What to work on
Extract every line of text read from the rows below and reproduce each one word for word, leaving the pictures out of the answer.

Collected data
'''
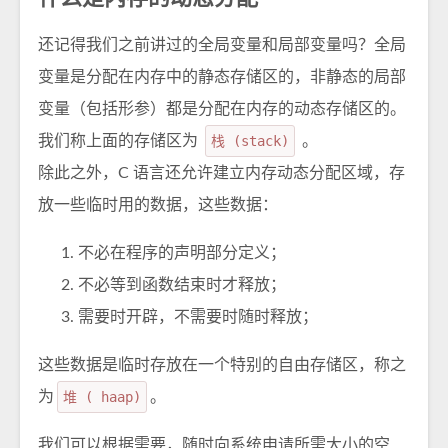
还记得我们之前讲过的全局变量和局部变量吗？全局
变量是分配在内存中的静态存储区的，非静态的局部
变量（包括形参）都是分配在内存的动态存储区的。
我们称上面的存储区为
栈 (stack)
。
除此之外，C 语言还允许建立内存动态分配区域，存
放一些临时用的数据，这些数据：
不必在程序的声明部分定义；
不必等到函数结束时才释放；
需要时开辟，不需要时随时释放；
这些数据是临时存放在一个特别的自由存储区，称之
为
堆 ( haap)
。
我们可以根据需要，随时向系统申请所需大小的空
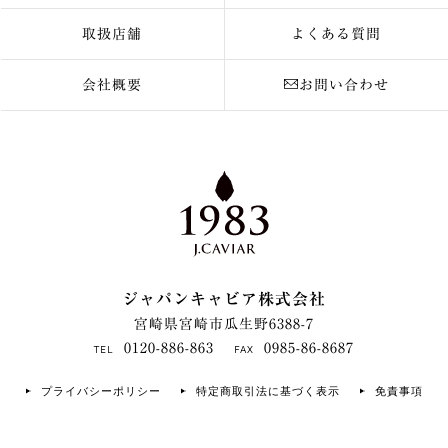
取扱店舗
よくある質問
会社概要
お問い合わせ
ジャパンキャビア株式会社
宮崎県宮崎市瓜生野6388-7
0120-886-863
0985-86-8687
TEL
FAX
プライバシーポリシー
特定商取引法に基づく表示
免責事項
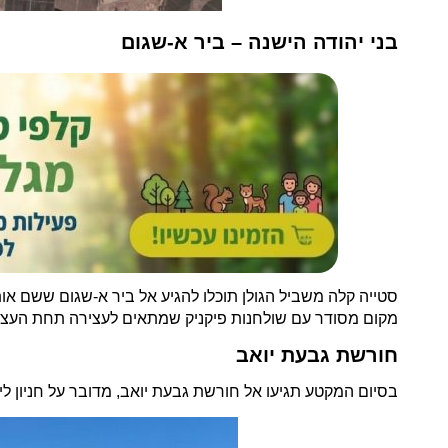
בני יהודה הישנה – ביר א-שגום
מקום מסודר עם שולחנות פיקניק שמתאים לעצירה תחת העצים
חורשת גבעת יואב
בסיום המקטע תגיעו אל חורשת גבעת יואב, מדובר על חניון ליל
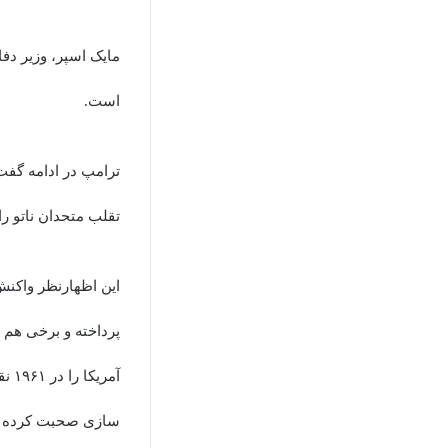
مایک اسپر، وزیر دف
است.
ترامپ در ادامه گفت:
تقلب متحدان ناتو را 
این اظهارنظر واکنش
پرداخته و برخی هم 
آمر
سازی صحبت کرده ب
'''
Expected answer
还记得我们之前讲过的全局变量和局部变量吗？全局
变量是分配在内存中的静态存储区的，非静态的局部
变量（包括形参）都是分配在内存的动态存储区的。
我们称上面的存储区为
栈 (stack)
。
除此之外，C 语言还允许建立内存动态分配区域，存
放一些临时用的数据，这些数据：
不必在程序的声明部分定义；
不必等到函数结束时才释放；
需要时开辟，不需要时随时释放；
这些数据是临时存放在一个特别的自由存储区，称之
为
堆 ( haap)
。
我们可以根据需要，随时向系统申请所需大小的空
取扱店舗
よくある質問
会社概要
お問い合わせ
ジャパンキャビア株式会社
宮崎県宮崎市瓜生野6388-7
0120-886-863
0985-86-8687
TEL
FAX
プライバシーポリシー
特定商取引法に基づく表示
免責事項
בני יהודה הישנה – ביר א-שגום
מקום מסודר עם שולחנות פיקניק שמתאים לעצירה תחת העצים
חורשת גבעת יואב
בסיום המקטע תגיעו אל חורשת גבעת יואב, מדובר על חניון ליל
مایک اسپر، وزیر دف
است.
ترامپ در ادامه گفت:
تقلب متحدان ناتو را 
این اظهارنظر واکنش
پرداخته و برخی هم 
آمر
سازی صحبت کرده ب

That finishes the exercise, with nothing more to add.